* [Activity]:
The full data, repeated exactly, is the only answer needed.
>>>
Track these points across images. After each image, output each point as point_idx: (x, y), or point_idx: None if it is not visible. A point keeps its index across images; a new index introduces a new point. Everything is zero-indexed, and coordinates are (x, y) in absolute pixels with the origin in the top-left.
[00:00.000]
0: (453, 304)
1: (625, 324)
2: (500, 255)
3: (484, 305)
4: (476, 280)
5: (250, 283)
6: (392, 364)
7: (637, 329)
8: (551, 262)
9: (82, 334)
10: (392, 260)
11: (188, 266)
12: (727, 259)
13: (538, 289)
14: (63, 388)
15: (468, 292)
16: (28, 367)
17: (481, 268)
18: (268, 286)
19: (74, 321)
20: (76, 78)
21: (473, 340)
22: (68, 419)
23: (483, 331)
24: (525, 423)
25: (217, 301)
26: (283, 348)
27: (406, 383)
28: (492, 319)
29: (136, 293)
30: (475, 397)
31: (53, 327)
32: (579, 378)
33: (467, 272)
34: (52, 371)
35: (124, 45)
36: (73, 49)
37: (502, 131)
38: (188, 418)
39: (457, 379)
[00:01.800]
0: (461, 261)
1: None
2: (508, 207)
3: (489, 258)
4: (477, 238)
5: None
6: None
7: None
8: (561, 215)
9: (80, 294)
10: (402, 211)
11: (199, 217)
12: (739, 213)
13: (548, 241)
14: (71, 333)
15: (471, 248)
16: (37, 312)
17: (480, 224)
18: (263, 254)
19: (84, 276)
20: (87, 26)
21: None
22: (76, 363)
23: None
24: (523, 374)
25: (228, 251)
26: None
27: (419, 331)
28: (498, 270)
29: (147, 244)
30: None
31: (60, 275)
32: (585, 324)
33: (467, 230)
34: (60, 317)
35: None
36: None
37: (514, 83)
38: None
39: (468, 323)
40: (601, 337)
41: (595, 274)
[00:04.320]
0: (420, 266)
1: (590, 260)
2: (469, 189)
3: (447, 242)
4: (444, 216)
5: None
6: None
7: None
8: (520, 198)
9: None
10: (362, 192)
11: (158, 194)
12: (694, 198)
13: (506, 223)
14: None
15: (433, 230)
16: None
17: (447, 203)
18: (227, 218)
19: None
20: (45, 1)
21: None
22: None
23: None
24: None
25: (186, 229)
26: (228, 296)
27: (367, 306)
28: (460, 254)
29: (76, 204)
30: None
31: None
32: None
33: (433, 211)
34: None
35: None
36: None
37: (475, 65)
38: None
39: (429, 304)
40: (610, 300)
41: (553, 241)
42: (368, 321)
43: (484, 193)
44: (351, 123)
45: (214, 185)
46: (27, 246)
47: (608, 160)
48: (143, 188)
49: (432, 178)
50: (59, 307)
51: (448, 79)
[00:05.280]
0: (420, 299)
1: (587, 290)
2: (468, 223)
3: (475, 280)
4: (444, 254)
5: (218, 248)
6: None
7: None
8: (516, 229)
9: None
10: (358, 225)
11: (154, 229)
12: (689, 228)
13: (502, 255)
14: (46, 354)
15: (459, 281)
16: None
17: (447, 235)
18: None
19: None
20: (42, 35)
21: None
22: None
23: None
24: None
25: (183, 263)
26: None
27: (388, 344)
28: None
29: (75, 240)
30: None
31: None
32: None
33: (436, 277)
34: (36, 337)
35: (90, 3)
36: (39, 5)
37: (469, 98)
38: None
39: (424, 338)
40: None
<<<
* [Solution for this exercise]:
Track these points across images. After each image, output each point as point_idx: (x, y), or point_idx: None if it is not visible. A point keeps its index across images; a new index introduces a new point. Everything is zero-indexed, and coordinates are (x, y) in absolute pixels with the origin in the top-left.
[00:00.000]
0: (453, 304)
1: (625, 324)
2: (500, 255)
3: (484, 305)
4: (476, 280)
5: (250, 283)
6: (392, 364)
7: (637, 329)
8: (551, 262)
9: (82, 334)
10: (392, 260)
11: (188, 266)
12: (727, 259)
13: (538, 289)
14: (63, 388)
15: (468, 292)
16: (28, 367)
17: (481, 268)
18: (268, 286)
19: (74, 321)
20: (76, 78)
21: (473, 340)
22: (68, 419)
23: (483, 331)
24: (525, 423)
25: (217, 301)
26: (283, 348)
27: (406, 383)
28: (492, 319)
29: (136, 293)
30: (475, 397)
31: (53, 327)
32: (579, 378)
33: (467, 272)
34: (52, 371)
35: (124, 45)
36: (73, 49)
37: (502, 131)
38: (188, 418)
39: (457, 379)
[00:01.800]
0: (461, 261)
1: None
2: (508, 207)
3: (489, 258)
4: (477, 238)
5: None
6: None
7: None
8: (561, 215)
9: (80, 294)
10: (402, 211)
11: (199, 217)
12: (739, 213)
13: (548, 241)
14: (71, 333)
15: (471, 248)
16: (37, 312)
17: (480, 224)
18: (263, 254)
19: (84, 276)
20: (87, 26)
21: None
22: (76, 363)
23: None
24: (523, 374)
25: (228, 251)
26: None
27: (419, 331)
28: (498, 270)
29: (147, 244)
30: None
31: (60, 275)
32: (585, 324)
33: (467, 230)
34: (60, 317)
35: None
36: None
37: (514, 83)
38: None
39: (468, 323)
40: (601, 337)
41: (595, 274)
[00:04.320]
0: (420, 266)
1: (590, 260)
2: (469, 189)
3: (447, 242)
4: (444, 216)
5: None
6: None
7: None
8: (520, 198)
9: None
10: (362, 192)
11: (158, 194)
12: (694, 198)
13: (506, 223)
14: None
15: (433, 230)
16: None
17: (447, 203)
18: (227, 218)
19: None
20: (45, 1)
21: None
22: None
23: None
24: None
25: (186, 229)
26: (228, 296)
27: (367, 306)
28: (460, 254)
29: (76, 204)
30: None
31: None
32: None
33: (433, 211)
34: None
35: None
36: None
37: (475, 65)
38: None
39: (429, 304)
40: (610, 300)
41: (553, 241)
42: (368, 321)
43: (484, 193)
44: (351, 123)
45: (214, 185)
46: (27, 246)
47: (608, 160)
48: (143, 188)
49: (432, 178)
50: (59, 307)
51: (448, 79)
[00:05.280]
0: (420, 299)
1: (587, 290)
2: (468, 223)
3: (475, 280)
4: (444, 254)
5: (218, 248)
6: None
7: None
8: (516, 229)
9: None
10: (358, 225)
11: (154, 229)
12: (689, 228)
13: (502, 255)
14: (46, 354)
15: (459, 281)
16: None
17: (447, 235)
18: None
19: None
20: (42, 35)
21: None
22: None
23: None
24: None
25: (183, 263)
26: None
27: (388, 344)
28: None
29: (75, 240)
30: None
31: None
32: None
33: (436, 277)
34: (36, 337)
35: (90, 3)
36: (39, 5)
37: (469, 98)
38: None
39: (424, 338)
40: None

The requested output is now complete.